Question

Solving initial value problems Determine whether the following equations are separable. If so, solve the initial value problem. $$y^{\prime}(t)=\frac{t}{y}, y(1)=2$$

Short answer

Answer: Yes, the differential equation is separable. The solution for the initial value problem is $$y(t)=\sqrt{t^2+3}$$.

Step-by-step solution

Check if the equation is separable

We need to determine if the equation $$y^{\prime}(t)=\frac{t}{y}$$ can be written as the product of a function of t and a function of y. In this case, it is indeed separable because we can rewrite the equation as $$y^{\prime}(t) = t \cdot \frac{1}{y}$$, which is a function of t (t) multiplied by a function of y (1/y).

Separate the variables

Now that we know the equation is separable, we can rewrite the equation in the separated form: $$y^{\prime}(t) = t \cdot \frac{1}{y}$$ becomes $$y dy = t dt$$, with the variable y on the left side and t on the right side.

Integrate both sides

We can now integrate both sides of the equation: $$\int y dy = \int t dt$$. The left side integrates to $$\frac{y^2}{2} + C_1$$ and the right side integrates to $$\frac{t^2}{2} + C_2$$, where C_1 and C_2 are constants of integration.

Combine constants

We can combine the constants of integration into a single constant C by writing $$\frac{y^2}{2} = \frac{t^2}{2} + C$$.

Apply initial condition

Next, we apply the initial condition y(1) = 2: $$\frac{(2)^2}{2} = \frac{(1)^2}{2} + C$$. This simplifies to: $$2=C+\frac{1}{2}$$, from which we get $$C=\frac{3}{2}$$. The equation is now in the form $$\frac{y^2}{2} = \frac{t^2}{2} + \frac{3}{2}$$.

Solve for y(t)

Finally, we need to solve for y(t). First, multiply both sides of the equation by 2: $$y^2=t^2+3$$, and then take the square root of both sides: $$y(t)=\pm \sqrt{t^2+3}$$. Since y(1) = 2, we use the positive square root, i.e., $$y(t)=\sqrt{t^2+3}$$. This is the solution for the initial value problem.

Key concepts

Initial Value Problems

An Initial Value Problem (IVP) is a differential equation that comes with a specific value for the unknown function at a given point. This means, aside from having to solve the differential equation, we also have to find the specific solution that satisfies the condition provided. In our exercise, the IVP is given by:

• The differential equation: \(y'(t) = \frac{t}{y}\).
• The initial condition: \(y(1) = 2\).

To solve the IVP, our goal is to find the function \(y(t)\) such that it not only solves the differential equation but also fulfills the initial condition. Solving an IVP often requires a series of steps including separating variables, integrating, and applying the initial condition to determine any constants involved.

Integration

Integration is a fundamental concept in calculus used to find the antiderivative of a function. In the context of differential equations, integration is the step where we find the general solution of the separated variables. Once we have separated the equation as in:

• \(y dy = t dt\)

We integrate both sides. This involves:

• Finding the antiderivative of \(y\) on the left, which results in \(\frac{y^2}{2} + C_1\).
• Finding the antiderivative of \(t\) on the right, resulting in \(\frac{t^2}{2} + C_2\).
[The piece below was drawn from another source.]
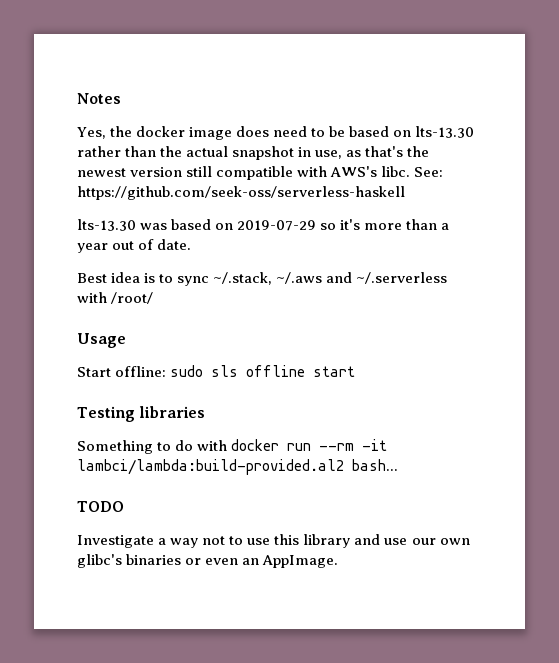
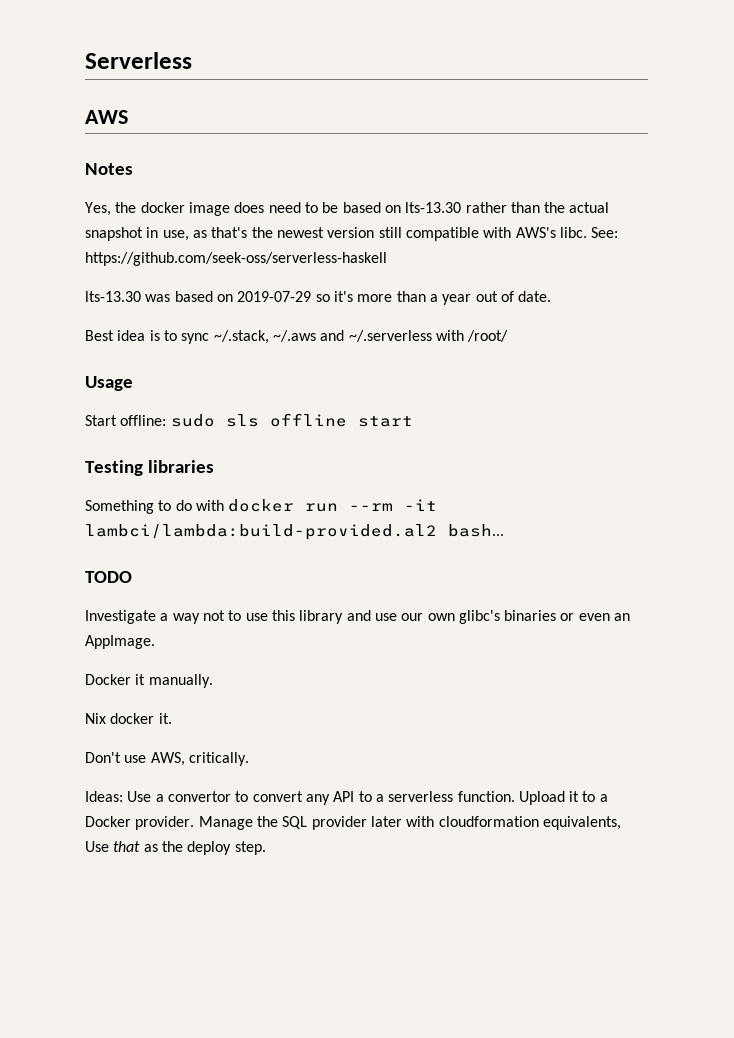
(77, 98) none -> [85,52,192,69] [85,110,128,124] Serverless // AWS //
(339, 561) none -> [85,674,213,688] [85,713,172,724] [85,752,249,766] [85,791,608,805] [85,816,621,830] [85,841,266,855] // Docker it manually. // Nix docker it. // Don't use AWS, critically. // Ideas: Use a convertor to convert any API to a serverless function. Upload it to a Docker provider. Manage the SQL provider later with cloudformation equivalents, Use that as the deploy step.

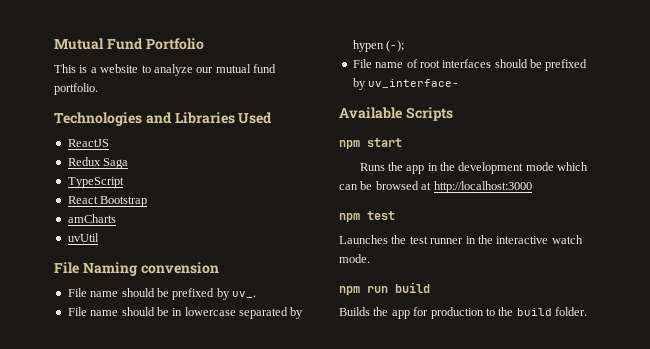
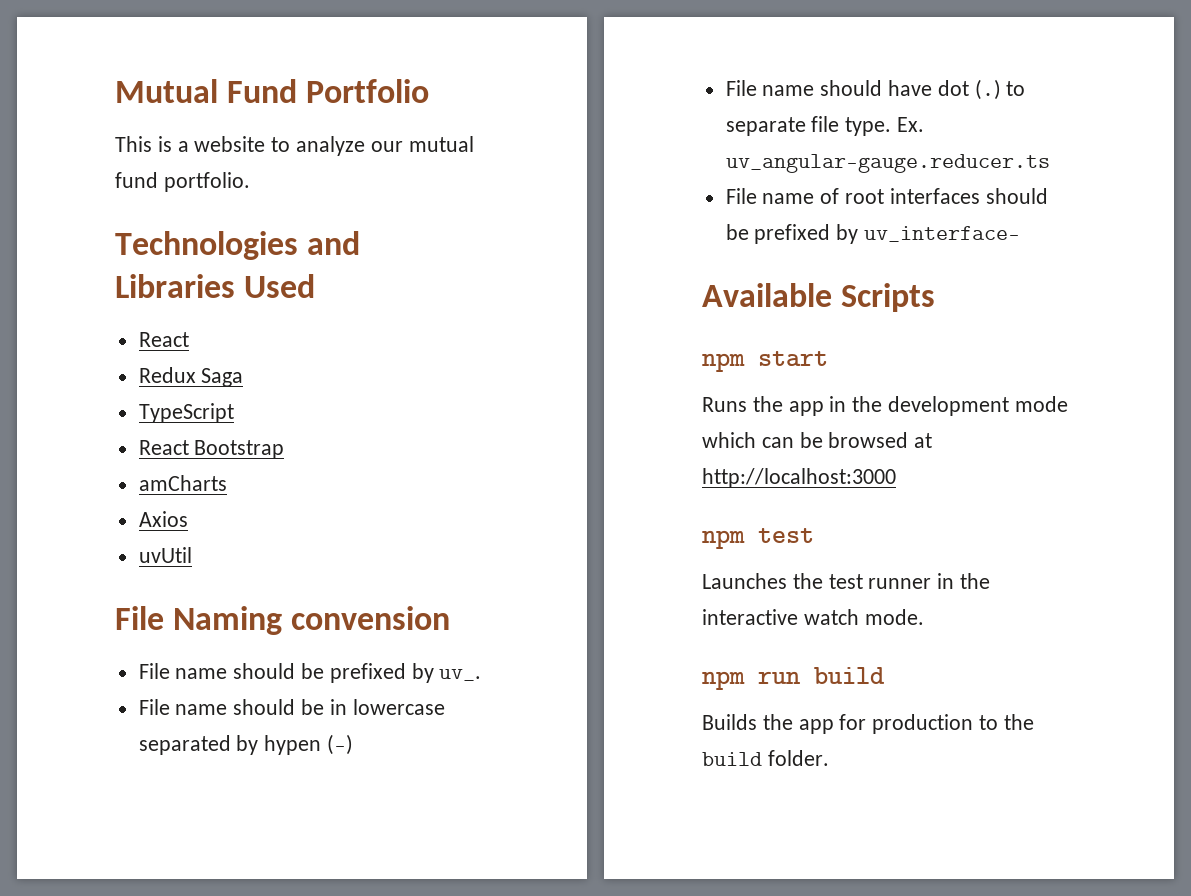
[67,139,109,147] ReactJS -> [138,332,189,347] React
(116, 218) none -> [138,511,188,527] // Axios
[386,40,405,52] (-); -> [327,734,354,755] [725,79,1026,100] [725,116,925,136] [725,154,1050,173] (-) // File name should have dot (.) to separate file type. Ex. uv_angular-gauge.reducer.ts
Understanding integration allows us to move from the separated equation to a general solution that includes constants of integration, which can then be further adjusted to meet the initial condition of the IVP.

Variable Separation

The method of separating variables involves rearranging a differential equation so that each variable appears on a different side of the equation. It is essential in solving separable differential equations because it allows us to deal with each variable independently. In this problem, the differential equation \(y'(t) = \frac{t}{y}\) is transformed using variable separation. This is done by rewriting it as \(y dy = t dt\), where all the \(y\) terms are on one side and the \(t\) terms on the other. This simplification is key to setting up the problem for integration, allowing us to easily apply the antiderivatives to each side separately. The successful separation of variables is vital as it enables the next steps in solving the differential equation.

Constant of Integration

The constant of integration represents an unknown constant that appears after integrating a function. When we integrate both sides of a differential equation that involved separated variables, we introduce constants of integration on each side, denoted as \(C_1\) and \(C_2\). However, because the solution's constants can be combined, we often represent them as a single constant, \(C\). Having identified \(C\) in \(\frac{y^2}{2} = \frac{t^2}{2} + C\), we use the initial condition \(y(1) = 2\) to solve for \(C\), ensuring the solution satisfies the particular initial value problem. In this case:

• Applying the condition gives: \(2 = C + \frac{1}{2}\)
• Solving for \(C\) results in: \(C = \frac{3}{2}\)

This adjusted constant then helps us get the unique solution \(y(t) = \sqrt{t^2 + 3}\), tailored explicitly to the problem's initial condition.